■ **PROBLEM REQUIREMENTS**: If a line in the records below includes the word "Bermuda", count it, then give the total and nothing else.

=======

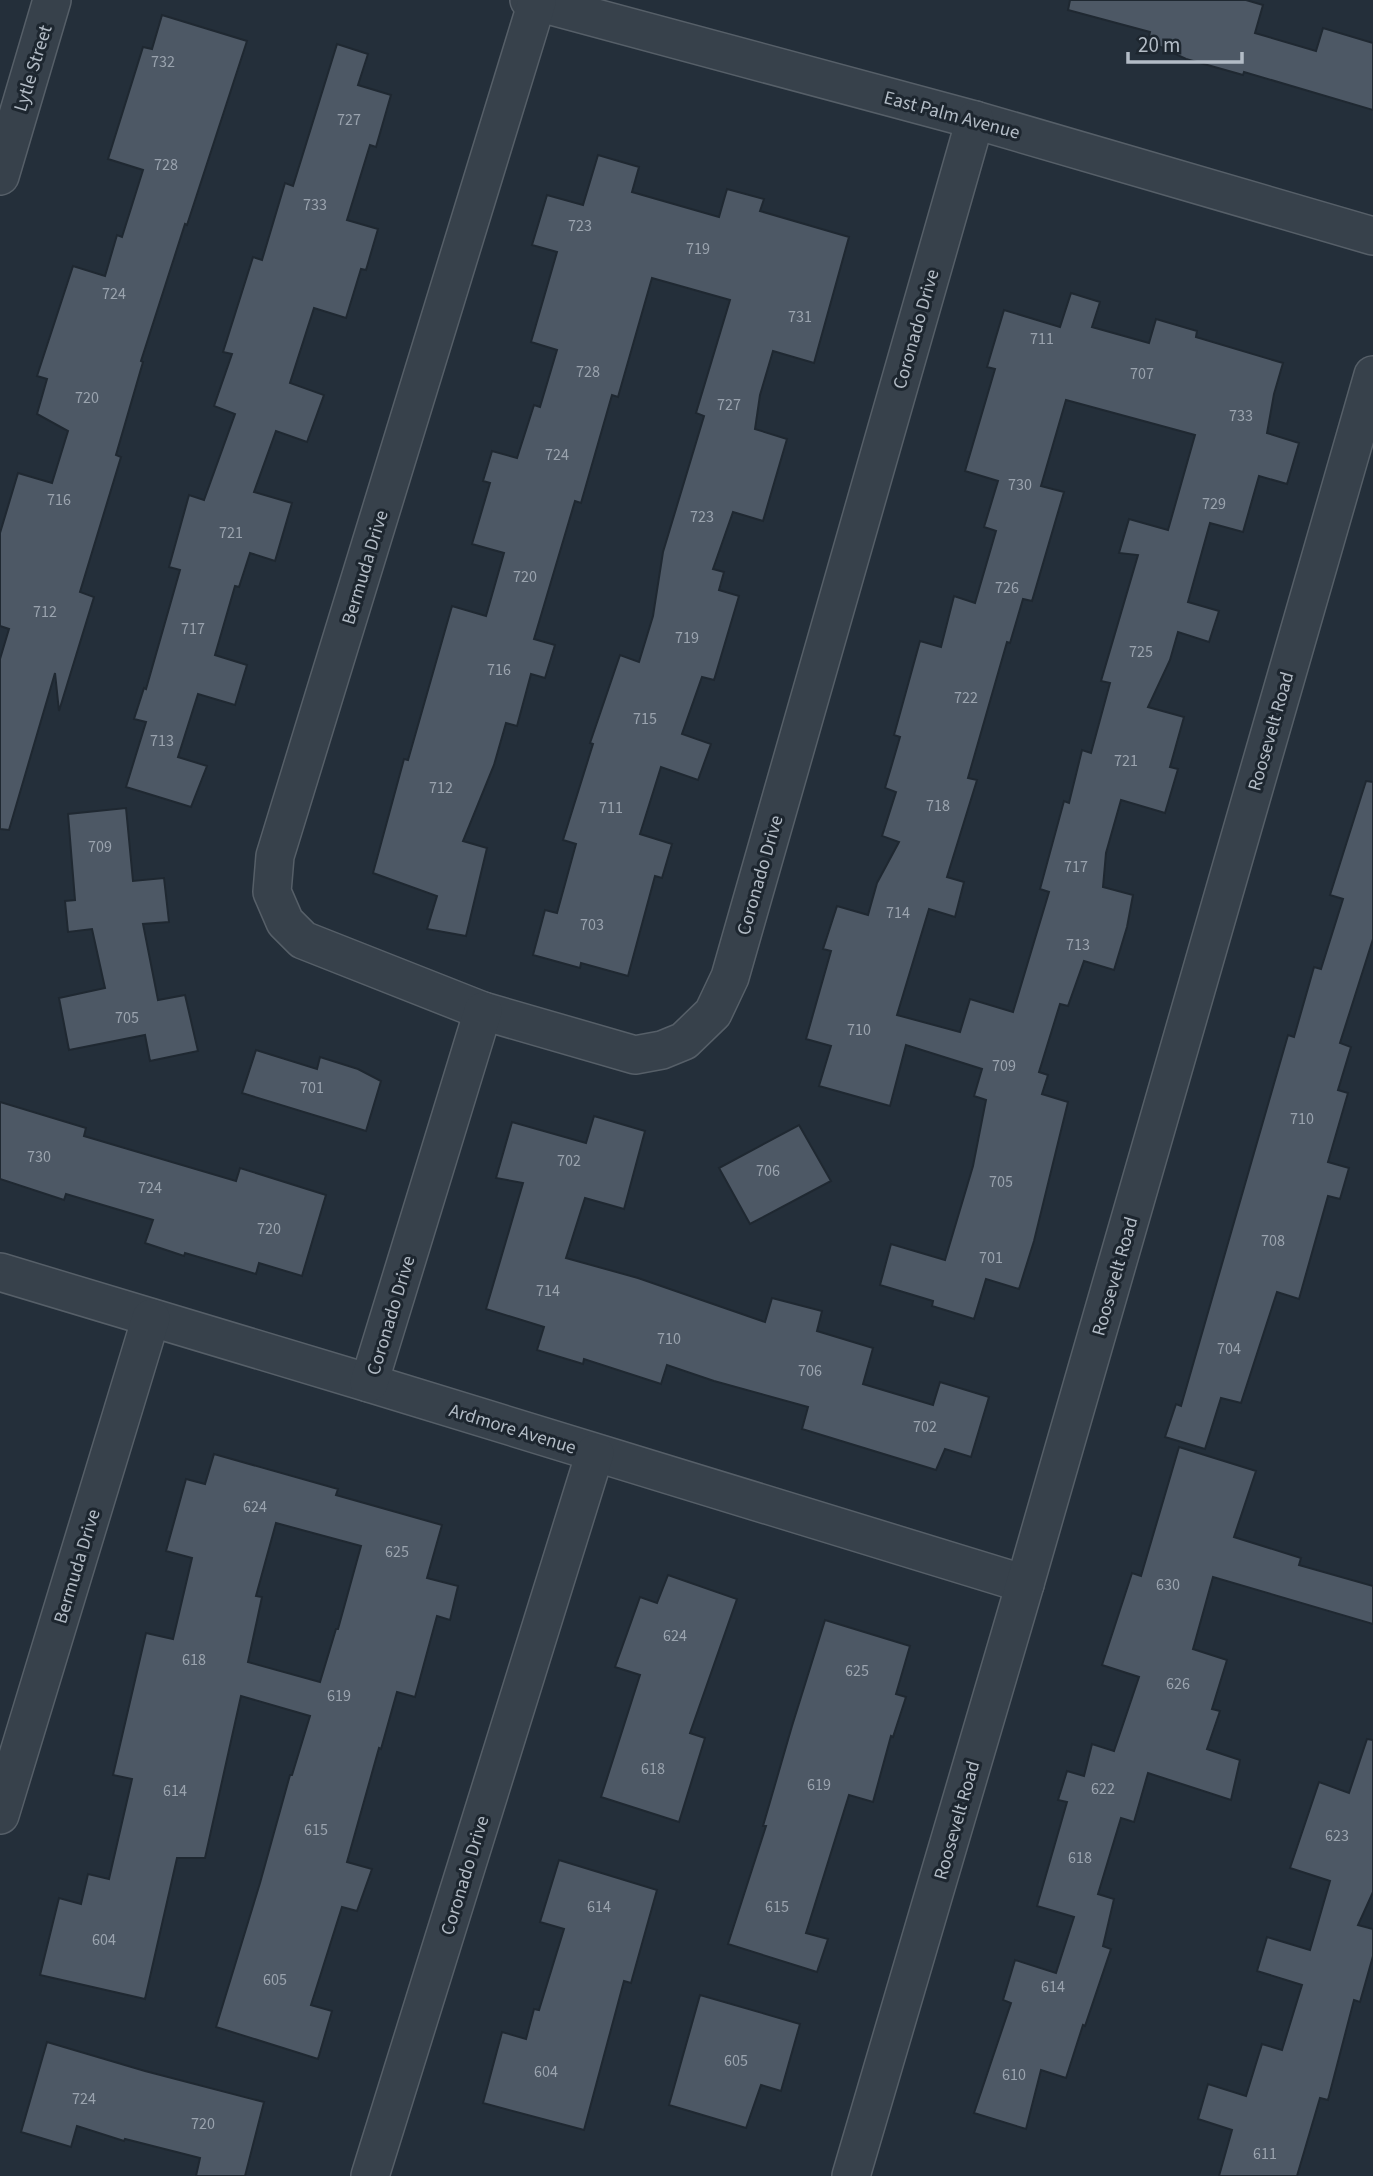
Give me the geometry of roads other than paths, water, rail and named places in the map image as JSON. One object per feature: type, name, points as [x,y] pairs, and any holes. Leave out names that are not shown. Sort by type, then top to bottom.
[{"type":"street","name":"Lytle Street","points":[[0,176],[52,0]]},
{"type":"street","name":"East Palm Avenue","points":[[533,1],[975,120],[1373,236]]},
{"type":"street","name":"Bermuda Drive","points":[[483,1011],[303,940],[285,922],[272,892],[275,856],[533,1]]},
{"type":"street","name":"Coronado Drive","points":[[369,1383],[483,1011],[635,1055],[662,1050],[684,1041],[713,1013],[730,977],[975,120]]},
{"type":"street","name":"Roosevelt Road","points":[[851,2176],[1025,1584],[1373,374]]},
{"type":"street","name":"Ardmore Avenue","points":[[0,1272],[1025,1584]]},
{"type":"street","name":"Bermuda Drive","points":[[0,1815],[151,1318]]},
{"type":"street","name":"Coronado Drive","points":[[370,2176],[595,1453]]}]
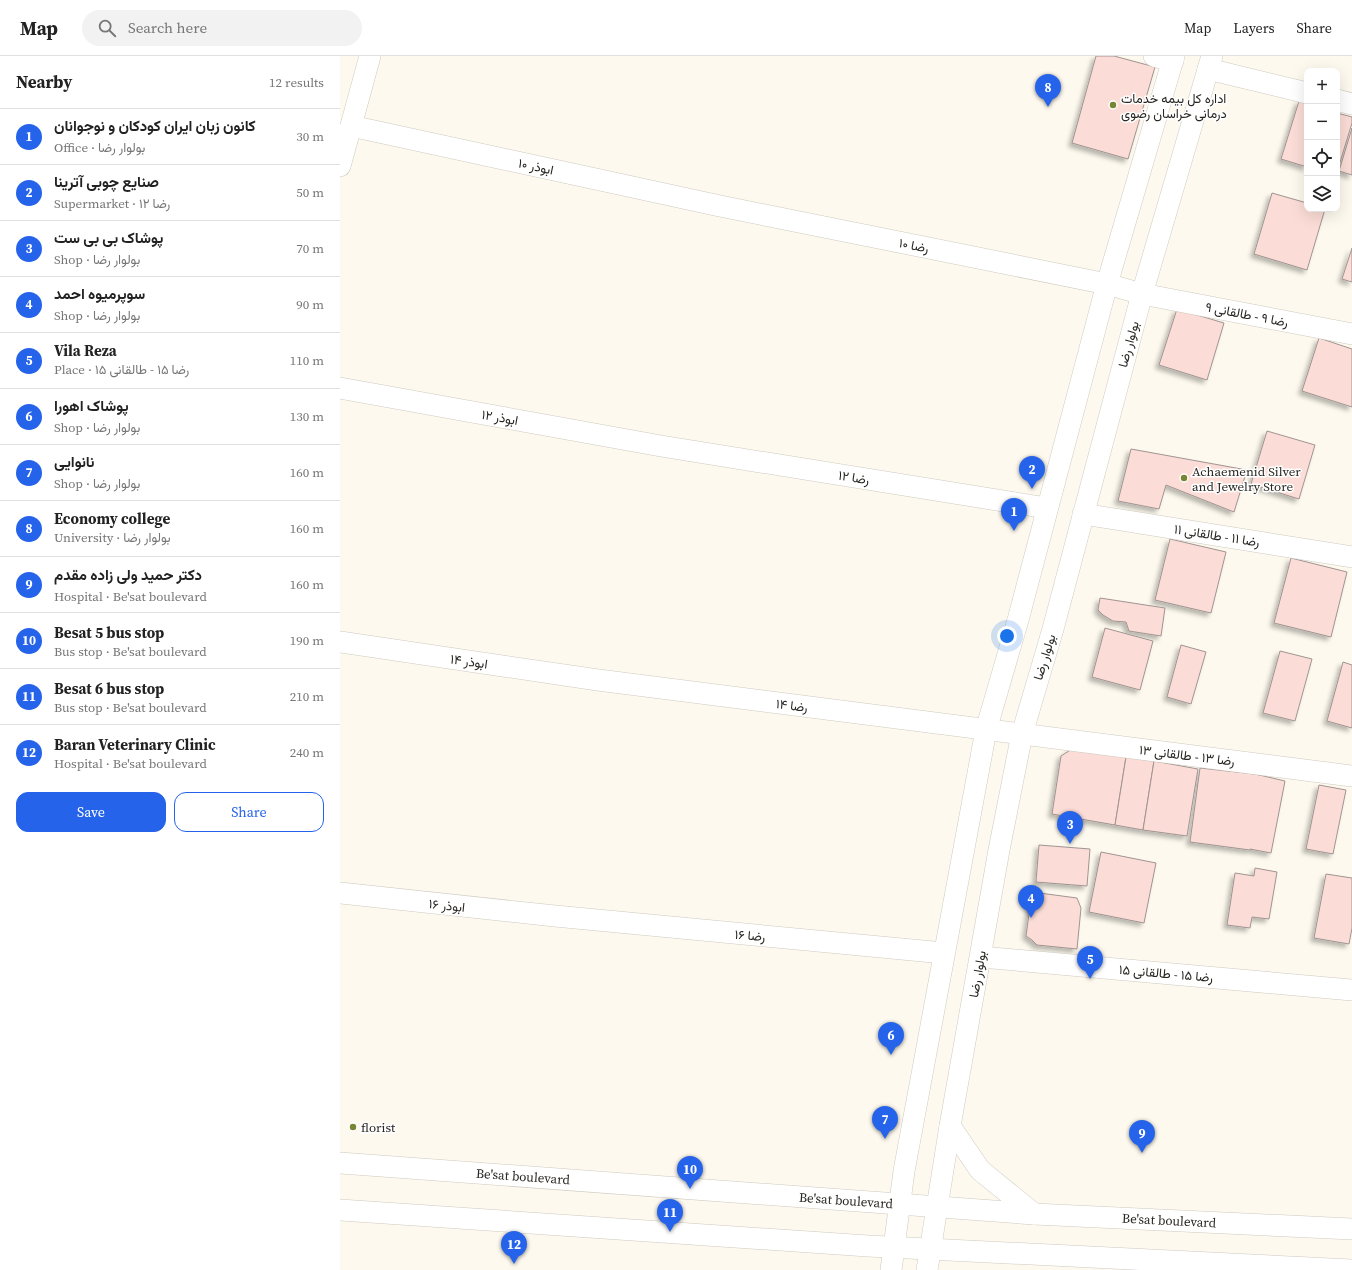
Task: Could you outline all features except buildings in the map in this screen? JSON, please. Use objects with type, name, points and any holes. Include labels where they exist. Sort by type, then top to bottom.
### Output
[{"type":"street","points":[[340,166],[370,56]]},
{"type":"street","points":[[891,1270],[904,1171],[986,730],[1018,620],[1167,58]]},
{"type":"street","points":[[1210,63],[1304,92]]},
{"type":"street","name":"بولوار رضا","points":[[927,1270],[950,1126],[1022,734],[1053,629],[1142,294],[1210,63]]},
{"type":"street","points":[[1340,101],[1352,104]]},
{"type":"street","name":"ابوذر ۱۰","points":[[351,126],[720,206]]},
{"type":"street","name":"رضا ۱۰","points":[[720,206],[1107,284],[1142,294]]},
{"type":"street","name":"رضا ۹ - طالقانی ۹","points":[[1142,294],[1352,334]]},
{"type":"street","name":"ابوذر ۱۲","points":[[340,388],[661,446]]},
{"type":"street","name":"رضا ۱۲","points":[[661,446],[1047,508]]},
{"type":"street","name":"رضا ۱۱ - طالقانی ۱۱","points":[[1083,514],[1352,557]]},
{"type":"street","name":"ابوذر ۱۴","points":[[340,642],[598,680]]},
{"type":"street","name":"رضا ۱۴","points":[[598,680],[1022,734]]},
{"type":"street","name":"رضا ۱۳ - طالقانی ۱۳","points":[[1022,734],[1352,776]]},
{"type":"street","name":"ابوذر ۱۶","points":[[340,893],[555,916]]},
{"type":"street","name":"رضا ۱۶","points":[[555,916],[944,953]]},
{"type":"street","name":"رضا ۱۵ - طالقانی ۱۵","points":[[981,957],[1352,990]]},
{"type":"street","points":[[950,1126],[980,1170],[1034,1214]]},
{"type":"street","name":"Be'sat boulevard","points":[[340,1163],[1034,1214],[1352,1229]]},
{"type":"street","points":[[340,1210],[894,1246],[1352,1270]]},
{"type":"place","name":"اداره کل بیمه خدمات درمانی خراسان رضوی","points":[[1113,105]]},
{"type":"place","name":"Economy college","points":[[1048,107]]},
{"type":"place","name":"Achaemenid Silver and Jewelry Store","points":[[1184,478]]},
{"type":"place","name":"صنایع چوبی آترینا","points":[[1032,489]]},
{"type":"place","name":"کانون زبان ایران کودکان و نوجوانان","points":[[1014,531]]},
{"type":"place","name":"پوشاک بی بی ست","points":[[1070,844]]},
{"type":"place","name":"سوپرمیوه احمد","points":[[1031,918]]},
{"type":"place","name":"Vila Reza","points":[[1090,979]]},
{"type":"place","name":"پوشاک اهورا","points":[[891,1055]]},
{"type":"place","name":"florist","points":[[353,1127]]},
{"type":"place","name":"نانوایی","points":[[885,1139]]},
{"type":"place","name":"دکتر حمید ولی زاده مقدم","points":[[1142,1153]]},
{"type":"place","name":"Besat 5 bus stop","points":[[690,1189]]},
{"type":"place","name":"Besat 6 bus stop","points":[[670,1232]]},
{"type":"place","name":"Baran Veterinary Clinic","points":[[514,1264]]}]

=======

■ **WRITTEN ANSWER**: 2